Unusual concentrations of foraminiferal tests occur in the Miocene Monterey Formation near Carmel and Mission Viejo, California. Lithostratigraphic and biostratigraphic correlations firmly establish their ages as late middle Miocene near Carmel and early late Miocene in Mission Viejo. The foraminifera indicate benthic environments were likely bathyal depths and disaerobic, as the strata are fine-grained, thin beds that are not heavily bioturbated – typical features of the siliceous facies of the upper Monterey Formation.
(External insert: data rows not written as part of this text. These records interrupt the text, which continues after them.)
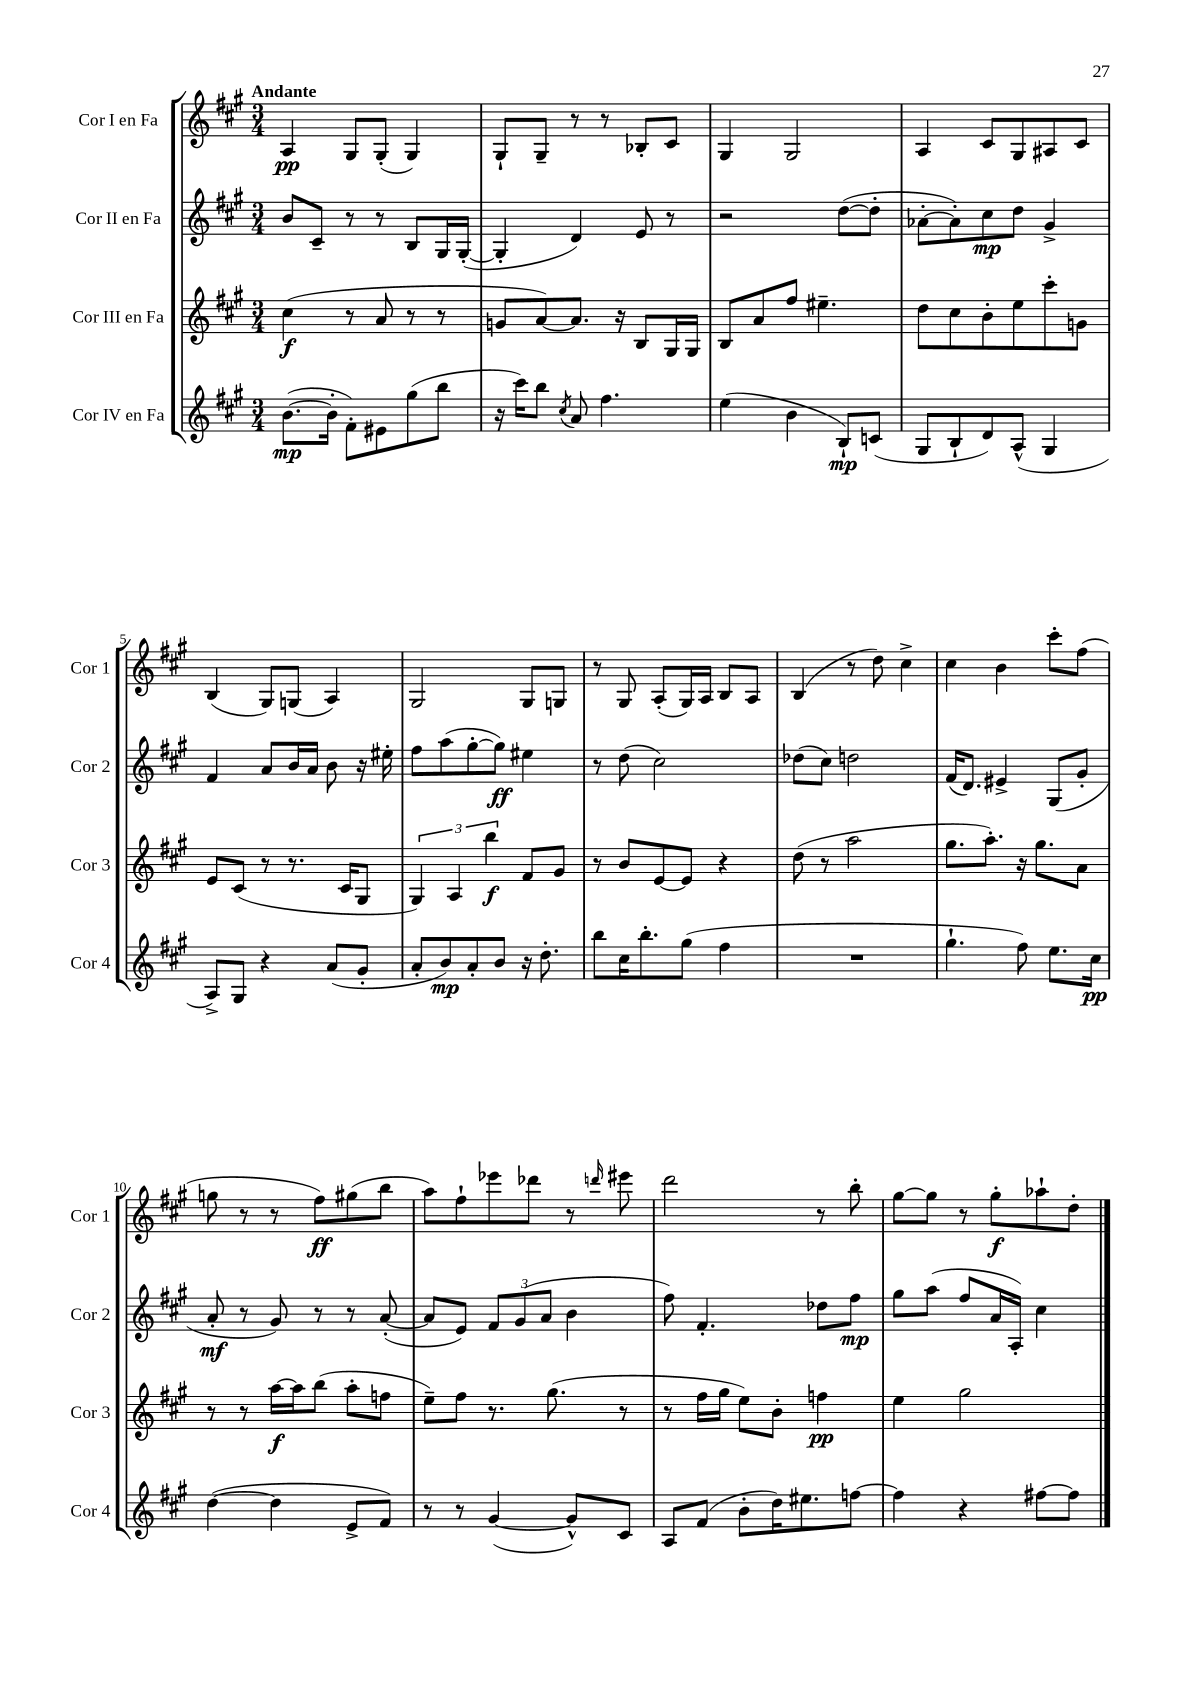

**kern	**dynam	**kern	**dynam	**kern	**dynam	**kern	**dynam
*part4	*part4	*part3	*part3	*part2	*part2	*part1	*part1
*staff4	*staff4	*staff3	*staff3	*staff2	*staff2	*staff1	*staff1
*I"Cor IV en Fa	*	*I"Cor III en Fa	*	*I"Cor II en Fa	*	*I"Cor I en Fa	*
*I'Cor 4	*	*I'Cor 3	*	*I'Cor 2	*	*I'Cor 1	*
*clefG2	*	*clefG2	*	*clefG2	*	*clefG2	*
*k[f#c#g#]	*	*k[f#c#g#]	*	*k[f#c#g#]	*	*k[f#c#g#]	*
*M3/4	*	*M3/4	*	*M3/4	*	*M3/4	*
=1	=1	=1	=1	=1	=1	=1	=1
!	!	!	!	!	!	!LO:TX:a:B:t=Andante	!
([8.b\L	mp	(4cc#\	f	8b/L	.	4A/	pp
.	.	.	.	8c#~/J	.	.	.
16b'\Jk]	.	.	.	.	.	.	.
8f#'\L)	.	8r	.	8r	.	8G#/L	.
8e#X\	.	8a/	.	8r	.	(8G#'/J	.
(8gg#\	.	8r	.	8B/L	.	4G#/)	.
8bb\J	.	8r	.	16G#/L	.	.	.
.	.	.	.	([16G#'/JJ	.	.	.
=2	=2	=2	=2	=2	=2	=2	=2
16r	.	8gn/L	.	4G#'/]	.	8G#`/L	.
16ccc#\KL)	.	.	.	.	.	.	.
8bb\J	.	[8a/)	.	.	.	8G#~/J	.
8qcc#/	.	.	.	.	.	.	.
8a/	.	8.a/J]	.	4d/)	.	8r	.
4.ff#\	.	.	.	.	.	8r	.
.	.	16r	.	.	.	.	.
.	.	8B/L	.	8e/	.	8B-X'/L	.
.	.	16G#/L	.	8r	.	8c#/J	.
.	.	16G#/JJ	.	.	.	.	.
=3	=3	=3	=3	=3	=3	=3	=3
(4ee\	.	8B/L	.	2r	.	4G#/	.
.	.	8a/	.	.	.	.	.
4b\	.	8ff#/J	.	.	.	2G#/	.
.	.	4.ee#X~\	.	.	.	.	.
8B`/L)	mp	.	.	([8dd\L	.	.	.
(8cn/J	.	.	.	8dd'\J]	.	.	.
=4	=4	=4	=4	=4	=4	=4	=4
8G#/L	.	8dd\L	.	[8a-X'\L	.	4A/	.
8B`/	.	8cc#\	.	8a-'\])	.	.	.
8d/)	.	8b'\	.	8cc#\	mp	8c#/L	.
(8A^^/J	.	8ee\	.	8dd\J	.	8G#/	.
4G#/	.	8ccc#'\	.	4g#^/	.	8A#X/	.
.	.	8gn\J	.	.	.	8c#/J	.
!!LO:LB:g=z
=5	=5	=5	=5	=5	=5	=5	=5
8A^/L)	.	8e/L	.	4f#/	.	(4B/	.
8G#/J	.	(8c#/J	.	.	.	.	.
4r	.	8r	.	8a/L	.	8G#/L)	.
.	.	8.r	.	16b/L	.	(8Gn/J	.
.	.	.	.	16a/JJ	.	.	.
(8a/L	.	.	.	8b\	.	4A/)	.
.	.	16c#/KL	.	.	.	.	.
8g#'/J	.	8G#/J	.	16r	.	.	.
.	.	.	.	16ee#X'\	.	.	.
=6	=6	=6	=6	=6	=6	=6	=6
8a'/L	.	6G#/)	.	8ff#\L	.	2G#/	.
8b/)	mp	.	.	(8aa\	.	.	.
.	.	6A/	.	.	.	.	.
8a'/	.	.	.	[8gg#'\	.	.	.
.	.	6bb\	f	.	.	.	.
8b/J	.	.	.	8gg#\J])	ff	.	.
16r	.	8f#/L	.	4ee#X\	.	8G#/L	.
8.dd'\	.	.	.	.	.	.	.
.	.	8g#/J	.	.	.	8Gn/J	.
=7	=7	=7	=7	=7	=7	=7	=7
8bb\L	.	8r	.	8r	.	8r	.
16cc#\K	.	8b/L	.	(8dd\	.	8G#/	.
8.bb'\	.	.	.	.	.	.	.
.	.	[8e/	.	2cc#\)	.	(8A'/L	.
(8gg#\J	.	8e/J]	.	.	.	16G#/L)	.
.	.	.	.	.	.	16A/JJ	.
4ff#\	.	4r	.	.	.	8B/L	.
.	.	.	.	.	.	8A/J	.
=8	=8	=8	=8	=8	=8	=8	=8
2.r	.	(8dd\	.	(8dd-X\L	.	(4B/	.
.	.	8r	.	8cc#\J)	.	.	.
.	.	2aa\	.	2ddn\	.	8r	.
.	.	.	.	.	.	8dd\)	.
.	.	.	.	.	.	4cc#^\	.
=9	=9	=9	=9	=9	=9	=9	=9
4.gg#`\	.	8.gg#\L	.	(16f#/KL	.	4cc#\	.
.	.	.	.	8.d/J)	.	.	.
.	.	8.aa'\J)	.	.	.	.	.
.	.	.	.	4e#X^/	.	4b\	.
8ff#\)	.	16r	.	.	.	.	.
.	.	8.gg#\L	.	.	.	.	.
8.ee\L	.	.	.	(8G#/L	.	8ccc#'\L	.
.	.	8a\J	.	8g#'/J	.	(8ff#\J	.
16cc#\Jk	pp	.	.	.	.	.	.
!!LO:LB:g=z
=10	=10	=10	=10	=10	=10	=10	=10
([4dd\	.	8r	.	8a'/	mf	8ggn\	.
.	.	8r	.	8r	.	8r	.
4dd\]	.	[16aa\LL	f	8g#/)	.	8r	.
.	.	16aa\J]	.	.	.	.	.
.	.	(8bb\J	.	8r	.	8ff#\L)	ff
8e^/L	.	8aa'\L	.	8r	.	(8gg#X\	.
8f#/J)	.	8ffn\J	.	([8a'/	.	8bb\J	.
=11	=11	=11	=11	=11	=11	=11	=11
8r	.	8ee~\L)	.	8a/L]	.	8aa\L)	.
8r	.	8ff#\J	.	8e/J)	.	8ff#`\	.
([4g#/	.	8.r	.	12f#/L	.	8eee-X\	.
.	.	.	.	(12g#/	.	.	.
.	.	.	.	.	.	8ddd-X\J	.
.	.	.	.	12a/J	.	.	.
.	.	(8.gg#\	.	.	.	.	.
8g#^^/L])	.	.	.	4b\	.	8r	.
.	.	.	.	.	.	16qqdddn/	.
8c#/J	.	8r	.	.	.	8eee#X\	.
=12	=12	=12	=12	=12	=12	=12	=12
8A/L	.	8r	.	8ff#\)	.	2ddd\	.
(8f#/J	.	16ff#\LL	.	4.f#'/	.	.	.
.	.	16gg#\JJ	.	.	.	.	.
8b'\L	.	8ee\L)	.	.	.	.	.
16dd\K)	.	8b'\J	.	.	.	.	.
8.ee#X\	.	.	.	.	.	.	.
.	.	4ffn\	pp	8dd-X\L	.	8r	.
[8ffn\J	.	.	.	8ff#\J	mp	8bb'\	.
=13	=13	=13	=13	=13	=13	=13	=13
4ff\]	.	4ee\	.	8gg#\L	.	[8gg#\L	.
.	.	.	.	(8aa\J	.	8gg#\J]	.
4r	.	2gg#\	.	8ff#/L	.	8r	.
.	.	.	.	16a/L	.	8gg#'\L	f
.	.	.	.	16A'/JJ)	.	.	.
[8ff#X\L	.	.	.	4cc#\	.	8aa-X`\	.
8ff#\J]	.	.	.	.	.	8dd'\J	.
==	==	==	==	==	==	==	==
*-	*-	*-	*-	*-	*-	*-	*-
The foraminifera make up tubes similar to those constructed by some modern marine worms. Because agglutinated worm tubes readily disaggregate after the worm's death, very few of them have been found in the fossil record. And although some modern worms construct their tubes with foraminiferal tests, the fossil record of this phenomenon to date is represented by a single specimen from the Lower Jurassic. The fossil tubes from California have closest affinity with the genus Pectinaria, which includes Recent species living at littoral to abyssal depths. Foraminiferal tests were likely the most predominant sand-sized particles available to the worm in these particular environments; the worm did not purposefully select foraminiferal tests. Disaerobia may then have enhanced the chances of tube preservation, but subsequent leaching at the Carmel localities removed most calcareous test material from the sediment.